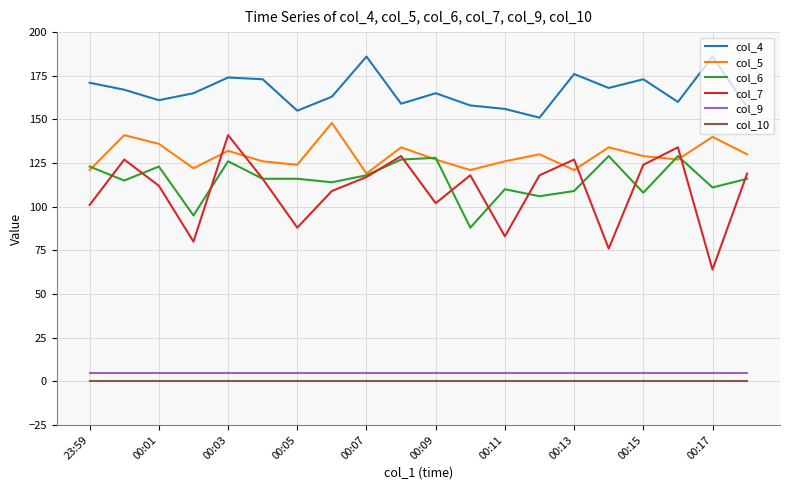

Which series has the largest total across all categories?

col_4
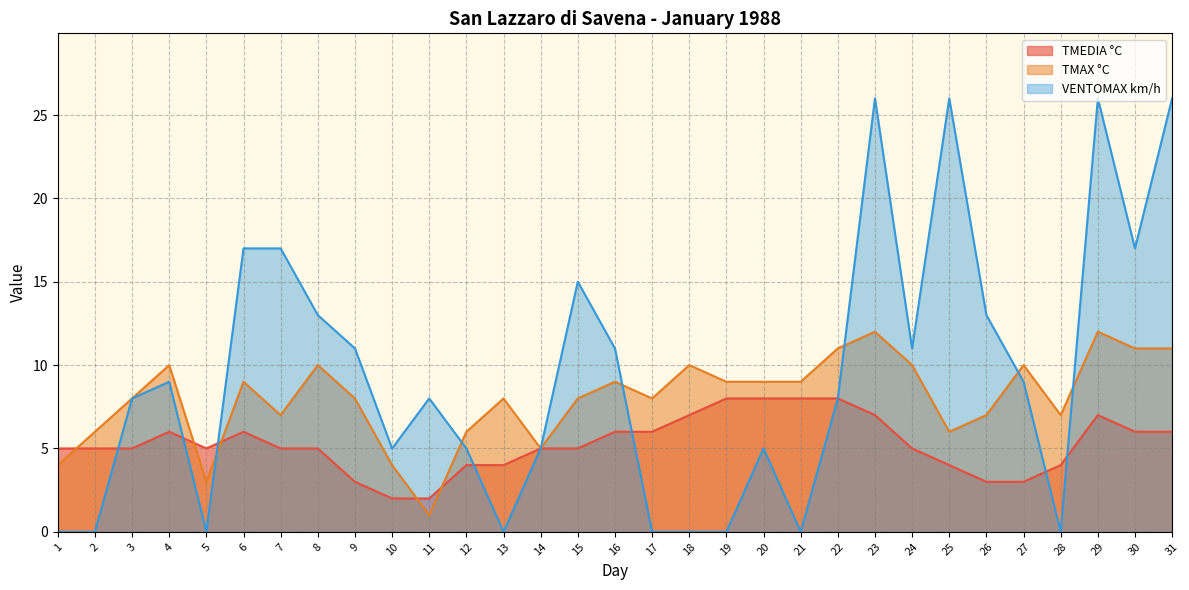

What is the average value of the TMAX °C series?

8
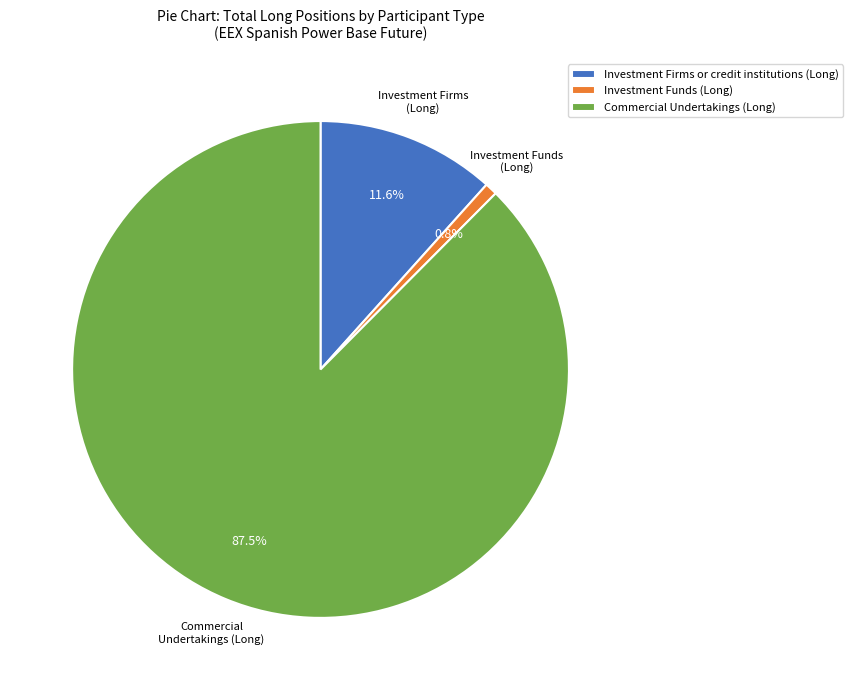

What is the largest slice in the pie chart?

Commercial Undertakings (Long)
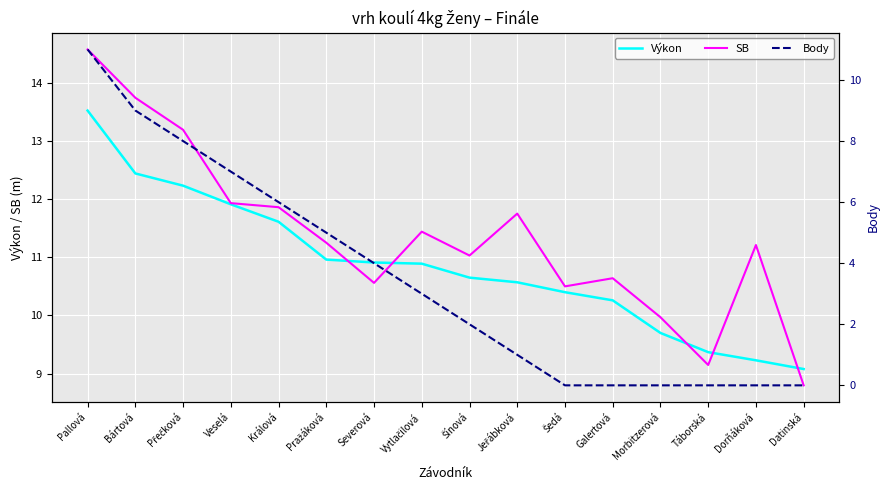

At which label is Výkon closest to 11?

Pražáková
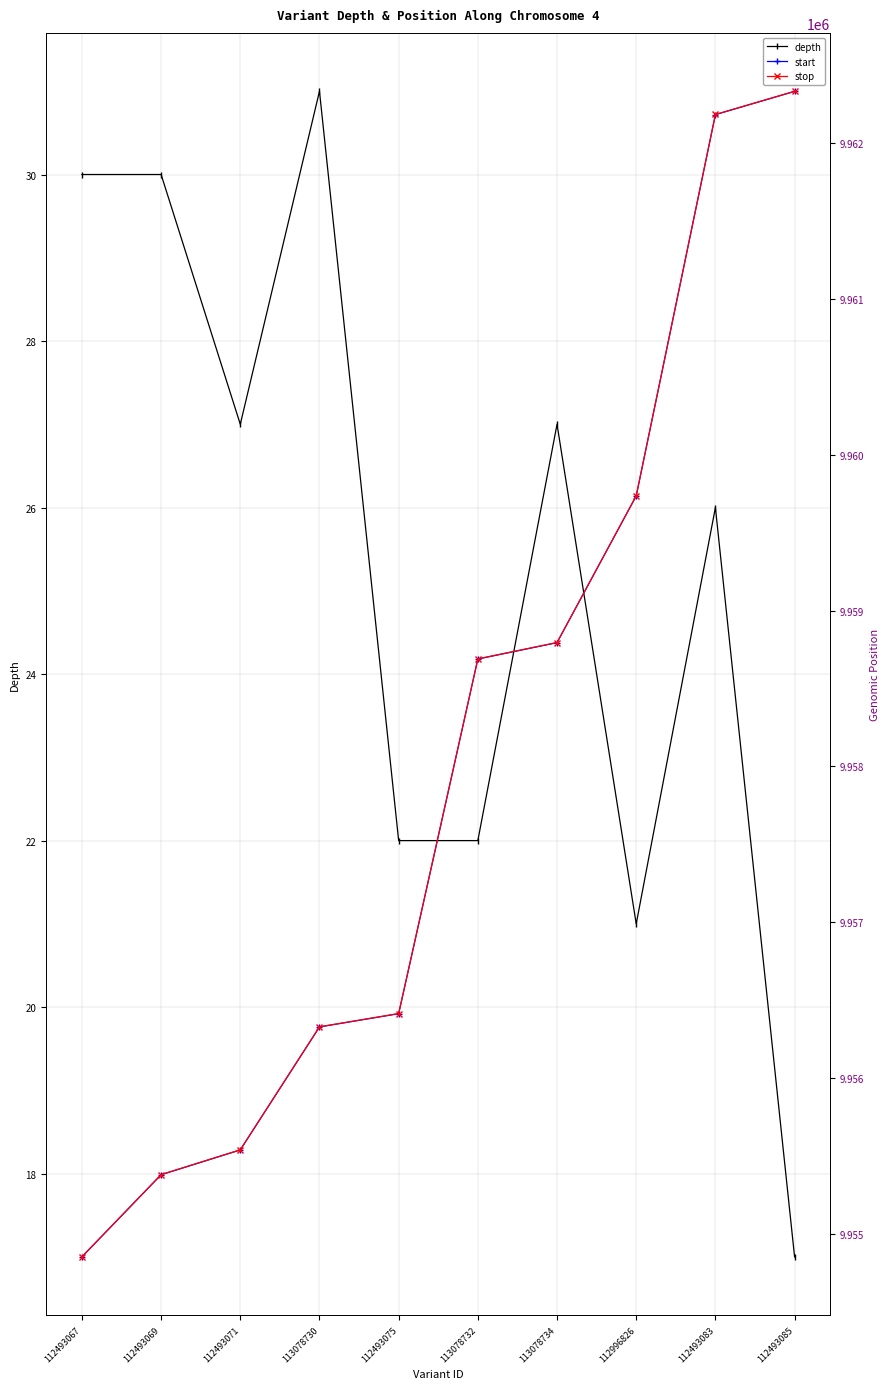

Which series has the largest total across all categories?

stop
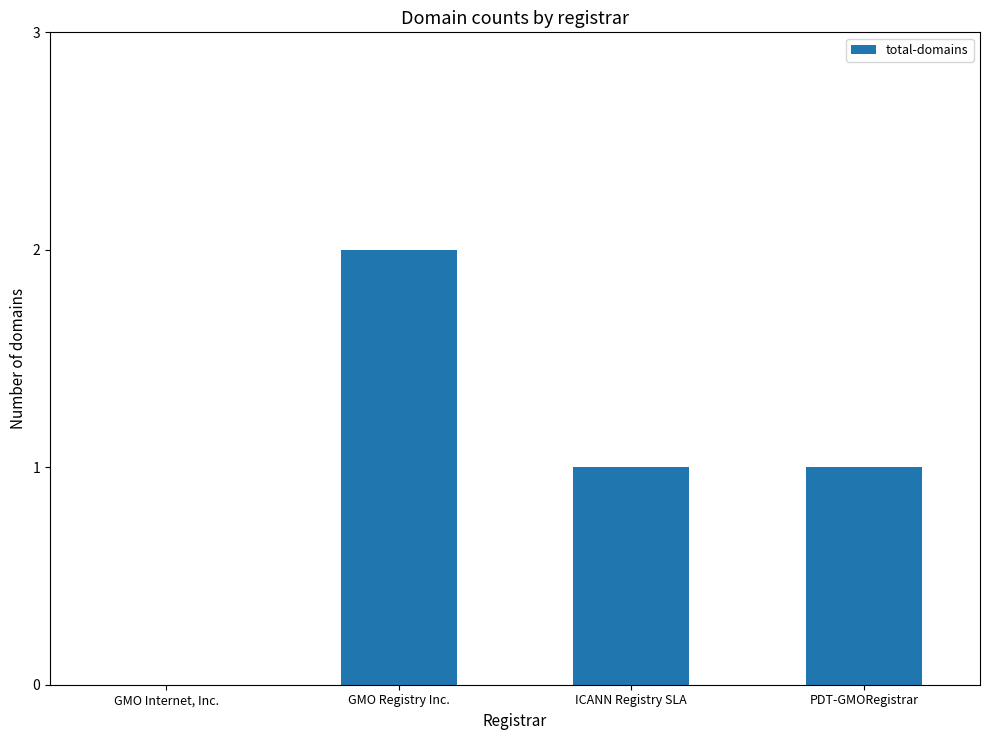

Count the number of data series in this chart.

1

§ **Task prompt**:
Copy out the listing above word for word, leaving out the pictures.

§ **Exercise result**:
Which series has the largest total across all categories?

col_4

What is the average value of the TMAX °C series?

8

What is the largest slice in the pie chart?

Commercial Undertakings (Long)

At which label is Výkon closest to 11?

Pražáková

Which series has the largest total across all categories?

stop

Count the number of data series in this chart.

1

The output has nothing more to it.